A vessel of volume 50 litre contains an ideal gas at `0^@ C`. A portion of the gas is allowed to leak out from it under isothermal conditions so that pressure inside falls by 0.8 atmosphere. The number of moles of gas leaked out is nearly:

To solve the problem step by step, we will use the ideal gas law and the information provided in the question. ### Step 1: Understand the Ideal Gas Law The ideal gas law is given by the equation: \[ PV = nRT \] where: - \( P \) = pressure of the gas - \( V \) = volume of the gas - \( n \) = number of moles of the gas - \( R \) = ideal gas constant - \( T \) = temperature in Kelvin ### Step 2: Convert Temperature to Kelvin The temperature given is \( 0^\circ C \).
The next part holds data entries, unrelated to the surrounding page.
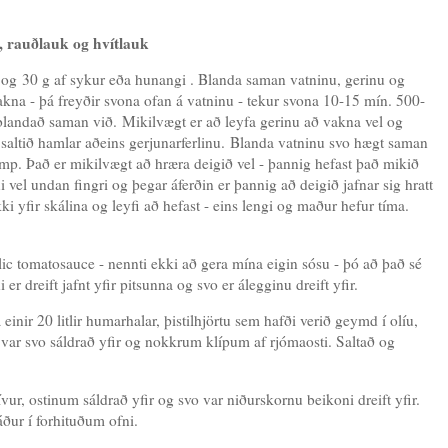
 rauðlauk og hvítlauk
er og 30 g af sykur eða hunangi . Blanda saman vatninu, gerinu og
akna - þá freyðir svona ofan á vatninu - tekur svona 10-15 mín. 500-
ían blandað saman við. Mikilvægt er að leyfa gerinu að vakna vel og
em saltið hamlar aðeins gerjunarferlinu. Blanda vatninu svo hægt saman
ump. Það er mikilvægt að hræra deigið vel - þannig hefast það mikið
i vel undan fingri og þegar áferðin er þannig að deigið jafnar sig hratt
ki yfir skálina og leyfi að hefast - eins lengi og maður hefur tíma.
lic tomatosauce - nennti ekki að gera mína eigin sósu - þó að það sé
er dreift jafnt yfir pitsunna og svo er álegginu dreift yfir.
einir 20 litlir humarhalar, þistilhjörtu sem hafði verið geymd í olíu,
 var svo sáldrað yfir og nokkrum klípum af rjómaosti. Saltað og
ívur, ostinum sáldrað yfir og svo var niðurskornu beikoni dreift yfir.
ður í forhituðum ofni.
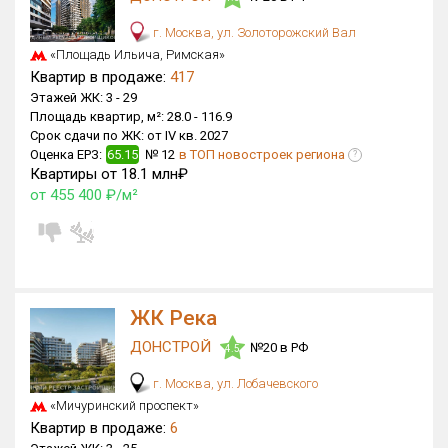
Оценка ЕРЗ ЖК
г. Москва, ул. Золоторожский Вал
от
до
«Площадь Ильича, Римская»
Квартир в продаже:
417
Этажей ЖК:
3 -
29
с продажами
Площадь квартир, м²:
28.0 -
116.9
Срок сдачи по ЖК:
от IV кв. 2027
Оценка ЕРЗ:
65.15
№ 12
в ТОП новостроек региона
?
Рейтинг ЕРЗ
Квартиры от 18.1 млн₽
от 455 400 ₽/м²
Найдено:
Жилых комплексов
8 из 20 793
Многоквартирных домов
21 из 60 323
Блокированных домов
0 из 3 141
ЖК Река
Домов с апартаментами
0 из 1 048
ДОНСТРОЙ
№20 в РФ
4.5
Поселков таунхаусов
0 из 237
г. Москва, ул. Лобачевского
Многоквартирных домов
0 из 365
«Мичуринский проспект»
Блокированных домов
0 из 4 562
Квартир в продаже:
6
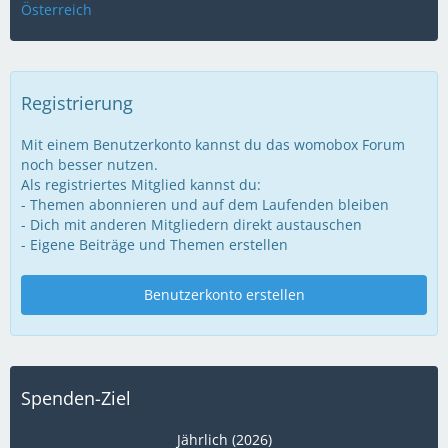
Österreich
Registrierung
Mit einem Benutzerkonto kannst du das womobox Forum
noch besser nutzen.
Als registriertes Mitglied kannst du:
- Themen abonnieren und auf dem Laufenden bleiben
- Dich mit anderen Mitgliedern direkt austauschen
- Eigene Beiträge und Themen erstellen
Benutzerkonto erstellen
Spenden-Ziel
Jährlich (2026)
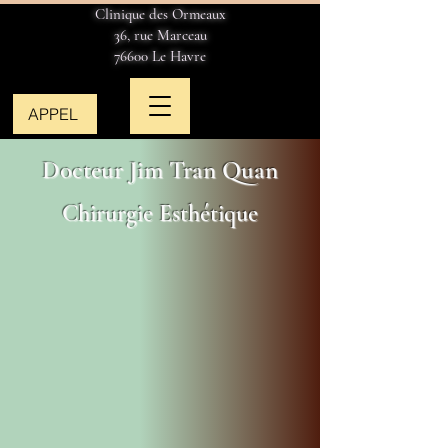
Clinique des Ormeaux
36, rue Marceau
76600 Le Havre
APPEL
Docteur Jim Tran Quan
Chirurgie Esthétique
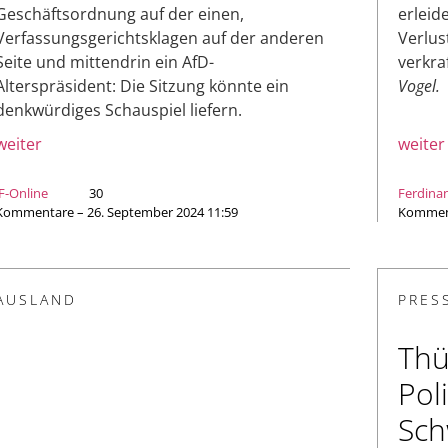
Geschäftsordnung auf der einen,
erleid
Verfassungsgerichtsklagen auf der anderen
Verlus
Seite und mittendrin ein AfD-
verkra
Alterspräsident: Die Sitzung könnte ein
Vogel.
denkwürdiges Schauspiel liefern.
weiter
weiter
JF-Online
30
Ferdina
Kommentare – 26. September 2024 11:59
Komment
AUSLAND
PRES
Thü
Pol
Sch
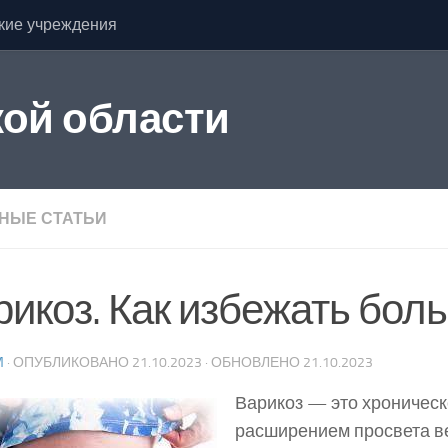
кие учреждения
ой области
НЫЕ СТАТЬИ
рикоз. Как избежать бол
M
· ОПУБЛИКОВАНО
21.10.2023
· ОБНОВЛЕНО
21.10.2023
Варикоз — это хроническ
расширением просвета ве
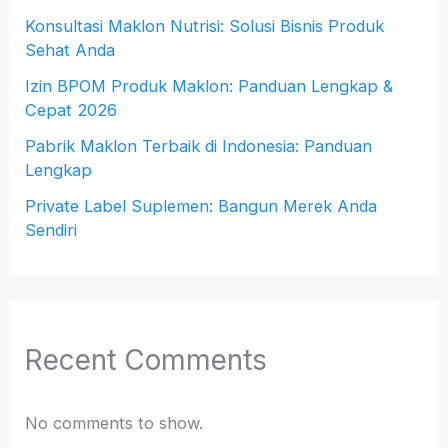
Konsultasi Maklon Nutrisi: Solusi Bisnis Produk
Sehat Anda
Izin BPOM Produk Maklon: Panduan Lengkap &
Cepat 2026
Pabrik Maklon Terbaik di Indonesia: Panduan
Lengkap
Private Label Suplemen: Bangun Merek Anda
Sendiri
Recent Comments
No comments to show.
To convert this to Kelvin: \[ T = 0 + 273 = 273 \, K \] ### Step 3: Calculate Initial Moles of Gas We know the volume of the gas is \( 50 \, L \) and we need to find the initial number of moles. However, we need the initial pressure \( P \) to calculate this. Let's denote the initial pressure as \( P \). Using the ideal gas law: \[ n = \frac{PV}{RT} \] Substituting the known values: \[ n = \frac{P \times 50}{0.0821 \times 273} \] ### Step 4: Determine Final Pressure The problem states that the pressure inside the vessel falls by \( 0.8 \, atm \). Therefore, the final pressure \( P' \) is: \[ P' = P - 0.8 \] ### Step 5: Calculate Final Moles of Gas Using the ideal gas law again for the final state: \[ n' = \frac{P'V}{RT} \] Substituting \( P' \): \[ n' = \frac{(P - 0.8) \times 50}{0.0821 \times 273} \] ### Step 6: Calculate Moles of Gas Leaked The number of moles of gas leaked out, \( n_{leaked} \), is given by: \[ n_{leaked} = n - n' \] Substituting the expressions for \( n \) and \( n' \): \[ n_{leaked} = \frac{PV}{RT} - \frac{(P - 0.8)V}{RT} \] Factoring out common terms: \[ n_{leaked} = \frac{V}{RT} \left( P - (P - 0.8) \right) \] \[ n_{leaked} = \frac{V}{RT} \times 0.8 \] ### Step 7: Substitute Values Now substitute \( V = 50 \, L \), \( R = 0.0821 \, L \cdot atm/(K \cdot mol) \), and \( T = 273 \, K \): \[ n_{leaked} = \frac{50 \times 0.8}{0.0821 \times 273} \] ### Step 8: Calculate the Result Calculating the denominator: \[ 0.0821 \times 273 \approx 22.4143 \] Now substituting back: \[ n_{leaked} = \frac{40}{22.4143} \approx 1.78 \, moles \] ### Conclusion The number of moles of gas leaked out is approximately \( 1.78 \, moles \).